(Information shown)
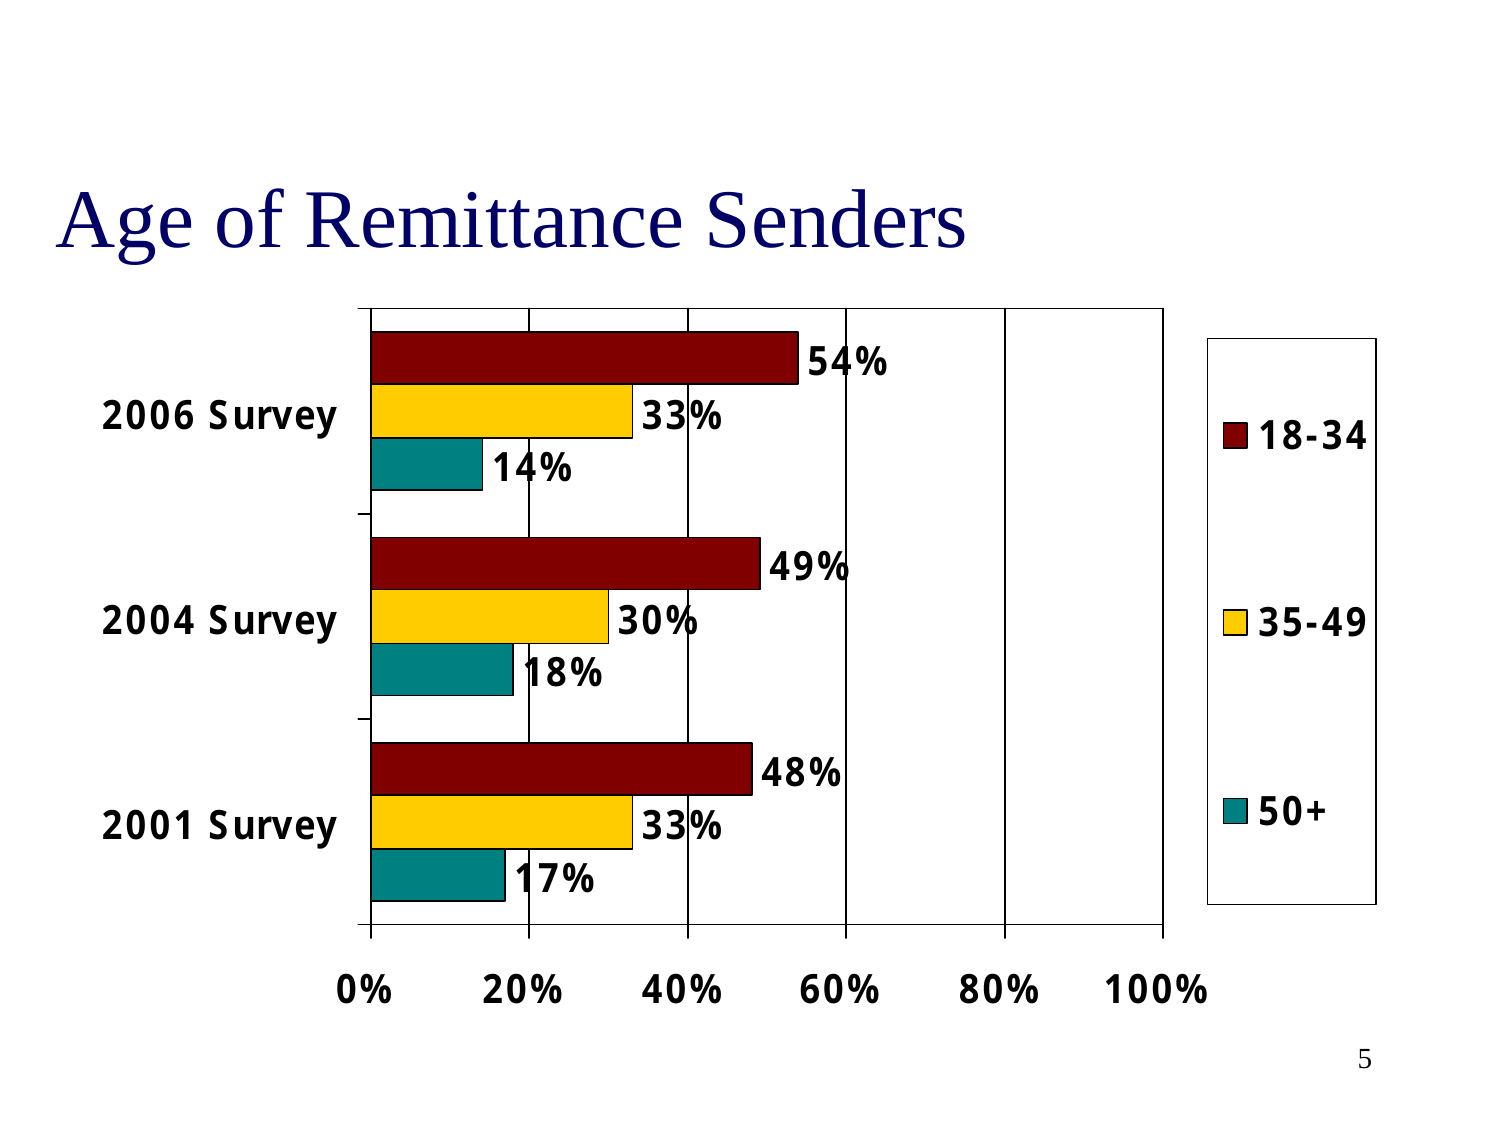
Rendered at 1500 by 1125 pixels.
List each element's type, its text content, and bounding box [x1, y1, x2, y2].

slide_number 5 [1074, 1034, 1388, 1108]
title Age of Remittance Senders [40, 152, 1316, 276]
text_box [87, 299, 1388, 1028]
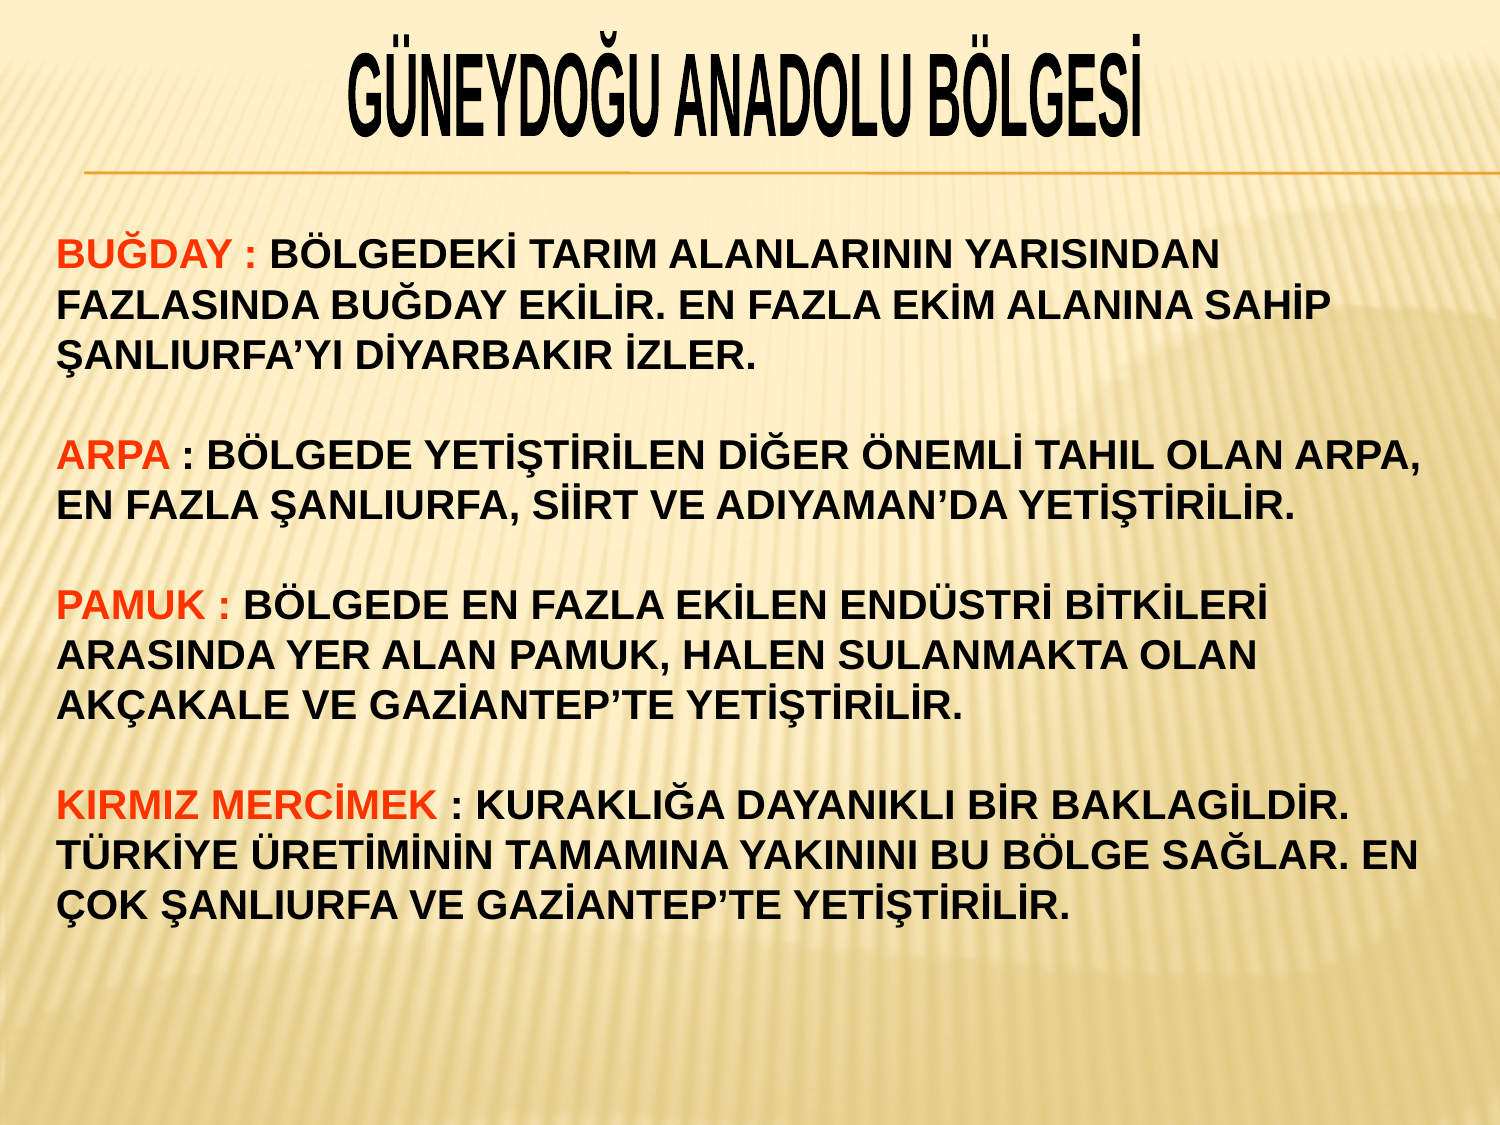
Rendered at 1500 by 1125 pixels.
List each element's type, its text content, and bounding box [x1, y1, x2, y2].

text_box BUĞDAY : BÖLGEDEKİ TARIM ALANLARININ YARISINDAN FAZLASINDA BUĞDAY EKİLİR. EN FAZLA EKİM ALANINA SAHİP ŞANLIURFA’YI DİYARBAKIR İZLER. ARPA : BÖLGEDE YETİŞTİRİLEN DİĞER ÖNEMLİ TAHIL OLAN ARPA, EN FAZLA ŞANLIURFA, SİİRT VE ADIYAMAN’DA YETİŞTİRİLİR. PAMUK : BÖLGEDE EN FAZLA EKİLEN ENDÜSTRİ BİTKİLERİ ARASINDA YER ALAN PAMUK, HALEN SULANMAKTA OLAN AKÇAKALE VE GAZİANTEP’TE YETİŞTİRİLİR. KIRMIZ MERCİMEK : KURAKLIĞA DAYANIKLI BİR BAKLAGİLDİR. TÜRKİYE ÜRETİMİNİN TAMAMINA YAKININI BU BÖLGE SAĞLAR. EN ÇOK ŞANLIURFA VE GAZİANTEP’TE YETİŞTİRİLİR. [41, 219, 1447, 1036]
text_box [100, 148, 1388, 219]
(End Information shown)
— Task details —
Only text belongs in the copy: repeat each line of the data exactly and leave out the pictures.

— Answer to this exercise —
Rendered at 1500 by 1125 pixels.
List each element's type, its text content, and bounding box [x1, y1, x2, y2].

slide_number 5 [1074, 1034, 1388, 1108]
title Age of Remittance Senders [40, 152, 1316, 276]
text_box [87, 299, 1388, 1028]
Rendered at 1500 by 1125 pixels.
List each element's type, its text content, and bounding box [x1, y1, x2, y2].

text_box BUĞDAY : BÖLGEDEKİ TARIM ALANLARININ YARISINDAN FAZLASINDA BUĞDAY EKİLİR. EN FAZLA EKİM ALANINA SAHİP ŞANLIURFA’YI DİYARBAKIR İZLER. ARPA : BÖLGEDE YETİŞTİRİLEN DİĞER ÖNEMLİ TAHIL OLAN ARPA, EN FAZLA ŞANLIURFA, SİİRT VE ADIYAMAN’DA YETİŞTİRİLİR. PAMUK : BÖLGEDE EN FAZLA EKİLEN ENDÜSTRİ BİTKİLERİ ARASINDA YER ALAN PAMUK, HALEN SULANMAKTA OLAN AKÇAKALE VE GAZİANTEP’TE YETİŞTİRİLİR. KIRMIZ MERCİMEK : KURAKLIĞA DAYANIKLI BİR BAKLAGİLDİR. TÜRKİYE ÜRETİMİNİN TAMAMINA YAKININI BU BÖLGE SAĞLAR. EN ÇOK ŞANLIURFA VE GAZİANTEP’TE YETİŞTİRİLİR. [41, 219, 1447, 1036]
text_box [100, 148, 1388, 219]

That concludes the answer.